Similarly, Mark drew on the insights of a rabbi who recently said that the crisis is not placing us in radical uncertainty but unveiling the radical uncertainty that is part of everyday life.

“On the ground, in the Jewish community that I’m a part of, there’s really a message of this crisis as an impetus to redouble our trust in God and to recognize that the deep anxiety and uncertainty we feel now is something we should carry with us all the time so that we’re constantly reminded of how deeply we depend on God for every moment, for every breath, for every beat of our heart,” added Mark.

West pointed out that now is the moment for people to prove themselves by their fruits, showing the world that people of faith are concerned about something other than the “dominant ways of the world” such as “worldly success, obsession with status and money, and accommodation to unjust status quos.”

“Whether we meet this challenge, of course, is still an open question, but it becomes an occasion for us to show these genuine fruits of our trust in God, our love of justice, our concern about mercy, our willingness to acknowledge when we’re wrong, and most importantly, the ways in which we can fuse forms of solidarity rooted in a love that is bigger than each and every one of us,” added West.

George described this recalibration in terms of a shift from what New York Times columnist David Brooks has referred to as “Curriculum Vitae values” to “tombstone virtues,” explaining that Curriculum Vitae values like academic success and career prospects are secondary and that what matters more are “faith, family, virtue, solidarity with others, and compassion.”

Running throughout the conversation and the audience question period that followed were concerns about specific matters of justice as the virus strains families, government, and health care systems.

George warned that while a story of an older individual choosing to sacrifice her ventilator so that a younger person can survive shows Christ-like sacrifice in the face of scarcity, it also should serve as a warning. “I do not want the government or the healthcare system to discriminate on the basis of age or disability, and I think there’s going to be a lot of temptation to do that, to involve ourselves in that kind of invidious discrimination,” he said.

Both Mark and West referred to the challenges that individuals living paycheck to paycheck are facing in the midst of the crisis. Mark highlighted the witness of faith communities’ willingness to step up and make sure that these people’s bills can be paid, noting that religious communities are probably “the best at doing that, at rallying together to meet the needs of people in times of need, in times of crisis.”

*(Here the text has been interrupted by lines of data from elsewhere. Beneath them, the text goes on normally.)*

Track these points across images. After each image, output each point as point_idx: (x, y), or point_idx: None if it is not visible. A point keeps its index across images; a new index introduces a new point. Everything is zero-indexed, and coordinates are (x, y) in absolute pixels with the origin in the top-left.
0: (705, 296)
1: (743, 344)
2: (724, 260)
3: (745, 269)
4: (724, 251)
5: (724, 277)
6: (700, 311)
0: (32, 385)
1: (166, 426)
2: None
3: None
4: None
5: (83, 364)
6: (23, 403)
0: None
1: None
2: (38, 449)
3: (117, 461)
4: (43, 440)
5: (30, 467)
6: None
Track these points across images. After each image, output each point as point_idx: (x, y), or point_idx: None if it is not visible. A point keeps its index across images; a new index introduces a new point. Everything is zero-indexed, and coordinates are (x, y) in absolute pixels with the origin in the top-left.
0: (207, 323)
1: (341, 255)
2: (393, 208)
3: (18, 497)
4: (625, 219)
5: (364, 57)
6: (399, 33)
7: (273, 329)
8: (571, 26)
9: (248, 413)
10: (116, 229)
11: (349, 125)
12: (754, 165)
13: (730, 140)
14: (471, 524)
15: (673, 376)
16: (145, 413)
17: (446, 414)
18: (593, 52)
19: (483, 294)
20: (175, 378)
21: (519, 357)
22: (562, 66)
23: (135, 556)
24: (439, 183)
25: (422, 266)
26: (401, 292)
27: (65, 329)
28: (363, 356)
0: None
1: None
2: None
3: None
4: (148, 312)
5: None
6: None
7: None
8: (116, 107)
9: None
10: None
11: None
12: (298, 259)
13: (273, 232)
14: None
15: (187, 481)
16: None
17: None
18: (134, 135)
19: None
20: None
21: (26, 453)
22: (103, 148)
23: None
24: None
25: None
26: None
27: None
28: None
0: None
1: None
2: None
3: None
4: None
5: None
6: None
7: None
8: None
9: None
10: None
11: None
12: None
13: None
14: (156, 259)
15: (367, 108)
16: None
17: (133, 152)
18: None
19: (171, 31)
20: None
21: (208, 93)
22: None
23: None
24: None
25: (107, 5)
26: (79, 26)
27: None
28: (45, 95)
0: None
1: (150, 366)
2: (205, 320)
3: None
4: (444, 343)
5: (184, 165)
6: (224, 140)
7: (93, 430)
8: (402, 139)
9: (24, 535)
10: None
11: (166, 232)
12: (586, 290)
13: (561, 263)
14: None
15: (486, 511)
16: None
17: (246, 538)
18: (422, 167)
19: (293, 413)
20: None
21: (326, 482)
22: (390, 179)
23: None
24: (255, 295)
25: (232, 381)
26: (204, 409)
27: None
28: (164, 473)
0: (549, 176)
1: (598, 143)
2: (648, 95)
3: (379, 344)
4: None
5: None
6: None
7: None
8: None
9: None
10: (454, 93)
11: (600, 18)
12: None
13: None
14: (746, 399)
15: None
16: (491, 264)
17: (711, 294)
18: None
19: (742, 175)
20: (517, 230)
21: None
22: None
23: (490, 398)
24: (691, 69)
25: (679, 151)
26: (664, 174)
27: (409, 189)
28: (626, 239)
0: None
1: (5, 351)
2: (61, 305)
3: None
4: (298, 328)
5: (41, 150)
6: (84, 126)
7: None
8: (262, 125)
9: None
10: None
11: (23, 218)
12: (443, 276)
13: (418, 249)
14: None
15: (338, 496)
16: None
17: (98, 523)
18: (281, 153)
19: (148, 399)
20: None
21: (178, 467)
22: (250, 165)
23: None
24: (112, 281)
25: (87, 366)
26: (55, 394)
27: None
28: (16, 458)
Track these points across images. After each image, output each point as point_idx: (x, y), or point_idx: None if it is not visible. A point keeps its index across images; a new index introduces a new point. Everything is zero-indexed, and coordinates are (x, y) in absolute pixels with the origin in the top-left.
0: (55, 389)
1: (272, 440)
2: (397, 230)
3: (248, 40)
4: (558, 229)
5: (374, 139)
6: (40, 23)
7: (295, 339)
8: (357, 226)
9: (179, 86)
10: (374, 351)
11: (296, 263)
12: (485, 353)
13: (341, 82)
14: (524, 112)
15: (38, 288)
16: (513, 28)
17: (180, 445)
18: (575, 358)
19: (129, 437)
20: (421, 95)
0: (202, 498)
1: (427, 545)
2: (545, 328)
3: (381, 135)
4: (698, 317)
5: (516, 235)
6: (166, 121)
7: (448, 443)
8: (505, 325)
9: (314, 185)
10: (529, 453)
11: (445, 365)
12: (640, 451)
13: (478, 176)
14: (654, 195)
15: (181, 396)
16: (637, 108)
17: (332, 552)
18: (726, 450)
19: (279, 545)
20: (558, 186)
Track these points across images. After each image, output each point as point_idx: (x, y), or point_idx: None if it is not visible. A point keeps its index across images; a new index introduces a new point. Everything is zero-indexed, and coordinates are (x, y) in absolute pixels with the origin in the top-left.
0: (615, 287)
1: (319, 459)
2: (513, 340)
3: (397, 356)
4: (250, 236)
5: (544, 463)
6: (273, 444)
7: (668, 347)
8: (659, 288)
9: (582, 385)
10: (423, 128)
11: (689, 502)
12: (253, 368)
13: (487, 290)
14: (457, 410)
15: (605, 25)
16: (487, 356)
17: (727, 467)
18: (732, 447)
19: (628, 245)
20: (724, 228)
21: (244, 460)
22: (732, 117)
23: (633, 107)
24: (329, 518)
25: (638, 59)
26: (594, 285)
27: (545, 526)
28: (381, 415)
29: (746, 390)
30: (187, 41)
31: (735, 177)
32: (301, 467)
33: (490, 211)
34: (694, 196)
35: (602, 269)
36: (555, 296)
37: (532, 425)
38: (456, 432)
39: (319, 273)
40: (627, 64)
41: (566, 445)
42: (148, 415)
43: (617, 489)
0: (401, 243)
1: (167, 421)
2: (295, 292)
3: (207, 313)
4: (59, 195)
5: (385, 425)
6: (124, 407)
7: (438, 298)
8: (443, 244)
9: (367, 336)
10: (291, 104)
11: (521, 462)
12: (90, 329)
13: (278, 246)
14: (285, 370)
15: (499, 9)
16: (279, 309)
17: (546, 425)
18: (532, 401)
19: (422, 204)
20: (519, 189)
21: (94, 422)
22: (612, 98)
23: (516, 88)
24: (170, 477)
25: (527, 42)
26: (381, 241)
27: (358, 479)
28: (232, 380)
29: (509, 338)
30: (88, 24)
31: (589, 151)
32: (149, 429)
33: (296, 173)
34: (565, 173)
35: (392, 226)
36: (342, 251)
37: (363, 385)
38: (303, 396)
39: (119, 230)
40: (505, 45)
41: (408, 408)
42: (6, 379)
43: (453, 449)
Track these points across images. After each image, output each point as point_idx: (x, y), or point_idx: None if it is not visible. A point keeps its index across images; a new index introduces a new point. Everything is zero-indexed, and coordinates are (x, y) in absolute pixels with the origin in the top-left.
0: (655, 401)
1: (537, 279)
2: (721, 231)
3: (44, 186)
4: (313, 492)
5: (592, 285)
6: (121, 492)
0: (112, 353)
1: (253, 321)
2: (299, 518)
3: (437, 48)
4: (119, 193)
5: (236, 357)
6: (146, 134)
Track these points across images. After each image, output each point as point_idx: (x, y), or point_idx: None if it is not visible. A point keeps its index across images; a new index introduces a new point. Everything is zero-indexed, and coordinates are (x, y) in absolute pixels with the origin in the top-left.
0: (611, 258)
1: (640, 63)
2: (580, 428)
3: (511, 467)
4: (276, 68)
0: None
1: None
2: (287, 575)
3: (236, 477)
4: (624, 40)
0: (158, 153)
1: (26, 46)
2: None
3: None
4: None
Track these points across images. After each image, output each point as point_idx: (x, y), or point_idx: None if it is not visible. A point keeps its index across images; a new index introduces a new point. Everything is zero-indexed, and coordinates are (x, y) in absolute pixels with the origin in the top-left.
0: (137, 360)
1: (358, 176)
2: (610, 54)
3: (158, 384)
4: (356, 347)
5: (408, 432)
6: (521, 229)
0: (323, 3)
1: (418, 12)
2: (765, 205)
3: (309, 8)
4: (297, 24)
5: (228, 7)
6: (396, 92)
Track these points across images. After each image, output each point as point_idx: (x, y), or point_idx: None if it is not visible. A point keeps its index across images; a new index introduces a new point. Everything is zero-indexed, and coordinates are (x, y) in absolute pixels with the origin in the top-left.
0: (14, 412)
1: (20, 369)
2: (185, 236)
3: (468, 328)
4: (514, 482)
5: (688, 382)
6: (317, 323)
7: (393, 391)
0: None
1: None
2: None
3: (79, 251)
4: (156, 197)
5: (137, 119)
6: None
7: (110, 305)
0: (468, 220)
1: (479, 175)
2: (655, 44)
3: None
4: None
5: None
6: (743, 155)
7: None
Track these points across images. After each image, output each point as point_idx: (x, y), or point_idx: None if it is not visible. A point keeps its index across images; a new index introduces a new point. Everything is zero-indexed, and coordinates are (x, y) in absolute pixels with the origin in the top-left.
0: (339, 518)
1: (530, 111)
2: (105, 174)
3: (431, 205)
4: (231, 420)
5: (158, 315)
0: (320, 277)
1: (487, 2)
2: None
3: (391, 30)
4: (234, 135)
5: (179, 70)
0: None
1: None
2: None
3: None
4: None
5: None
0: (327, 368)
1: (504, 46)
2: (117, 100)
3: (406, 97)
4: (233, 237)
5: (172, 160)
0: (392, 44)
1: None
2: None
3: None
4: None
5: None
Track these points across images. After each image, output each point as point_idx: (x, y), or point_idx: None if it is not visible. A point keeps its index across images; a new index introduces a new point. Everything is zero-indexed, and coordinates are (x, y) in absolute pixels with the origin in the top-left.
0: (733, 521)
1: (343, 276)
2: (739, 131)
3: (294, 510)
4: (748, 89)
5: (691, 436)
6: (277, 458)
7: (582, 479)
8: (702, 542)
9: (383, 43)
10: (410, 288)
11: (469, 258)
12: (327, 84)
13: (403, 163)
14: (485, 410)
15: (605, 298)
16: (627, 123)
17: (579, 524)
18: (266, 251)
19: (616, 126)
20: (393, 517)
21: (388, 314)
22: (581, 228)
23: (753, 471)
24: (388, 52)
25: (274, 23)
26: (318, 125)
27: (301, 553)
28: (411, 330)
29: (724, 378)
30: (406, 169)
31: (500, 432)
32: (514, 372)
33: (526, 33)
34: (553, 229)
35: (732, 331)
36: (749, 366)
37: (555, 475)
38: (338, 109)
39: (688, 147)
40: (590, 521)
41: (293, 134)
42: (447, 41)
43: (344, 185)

West highlighted this “fact that almost 40 percent of our fellow citizens live check to check” as evidence that hesed – a Hebrew term that roughly translates to loving kindness – has not been at the center of our souls or our society even prior to the COVID-19 era. He called for people of faith to “put primacy on the moral and spiritual so we don’t degenerate into partisan noisemaking.”

“The question becomes how do we become more morally and spiritually vigilant, to generate some political consequences – and by political I’m not talking about Democratic or Republican parties, I’ve got critiques of both of them – I’m talking about public interest, common good, forms of solidarity that have moral content and spiritual substance to them,” he continued.

“That’s the only way to keep alive fragile experiments in democracy” added West. “There’s no democracy worth talking about without healthy public life, common good, moral and spiritual dimensions that keep track of our humanity as opposed to other identities that we might have.”